We wtorkowym głosowaniu w Sejmie nad uchyleniem immunitetu Kamińskiego 7 posłów Platformy Obywatelskiej było przeciw wnioskowi prokuratury, 16 wstrzymało się od głosu. Poseł PiS immunitet zachował.

Posłowie, którzy głosowali inaczej niż większość klubu, uzasadniali swą decyzję  brakiem dostatecznej informacji na temat tego, jak powinni się zachować. W PO pojawiały się głosy, że powinny zostać wyciągnięte konsekwencje personalne wobec nich. Niektórzy politycy za zaistniałą sytuację winili władze klubu PO.

Sekretarz generalny partii Paweł Graś zapowiedział, że władze PO będą jeszcze rozmawiać z tymi posłami, którzy głosowali w sposób korzystny dla Kamińskiego. Zarząd nie podjął jednak decyzji w sprawie konsekwencji wobec posłów. Politycy PO relacjonowali po zakończeniu posiedzenia zarządu, że odbyło się ono w spokojnej atmosferze. Spotkanie trwało cztery godziny.

Według szefa śląskiej PO Tomasza Tomczykiewicza, premier Tusk uznał wtorkowe głosowanie za niedopatrzenie, które mogło być spowodowane "rozprężeniem" po majowych wyborach do europarlamentu. Nie było zwalania winy na jakieś sekty w Platformie - zapewnił.

Lider mazowieckiej PO Andrzej Halicki zwrócił z kolei uwagę, że głosowanie nad uchyleniem immunitetu Kamińskiego nie było objęte dyscypliną. Ważne jest, że osoby, które głosowały absurdalnie z punktu widzenia logiki i prawa, zdały sobie z tego sprawę, ponieważ zrobiły błąd - nie pozwalając na dalszą pracę prokuraturze, a także przeciwstawiły się filozofii PO - mówił Halicki dziennikarzom po posiedzeniu zarządu.

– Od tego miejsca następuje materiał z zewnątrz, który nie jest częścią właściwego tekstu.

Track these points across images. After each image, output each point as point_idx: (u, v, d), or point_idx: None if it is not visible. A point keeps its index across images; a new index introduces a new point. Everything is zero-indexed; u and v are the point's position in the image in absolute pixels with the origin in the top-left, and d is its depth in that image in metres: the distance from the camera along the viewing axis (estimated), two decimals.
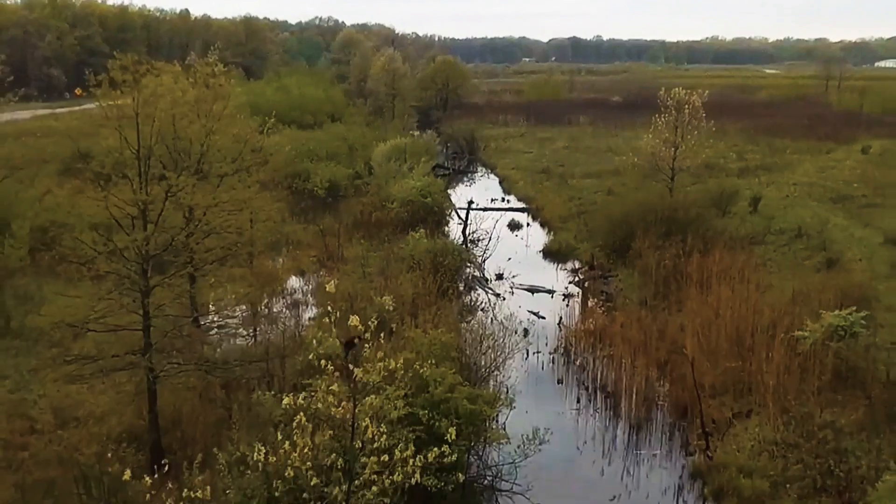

O uchylenie immunitetu Kamińskiego wnioskowała Prokuratura Okręgowa Warszawa-Praga, która chciała postawić mu zarzut przekroczenia uprawnień podczas czynności operacyjnych CBA. W tej sytuacji stołeczni śledczy poinformowali w środę, że śledztwo przeciwko Kamińskiemu zostanie umorzone.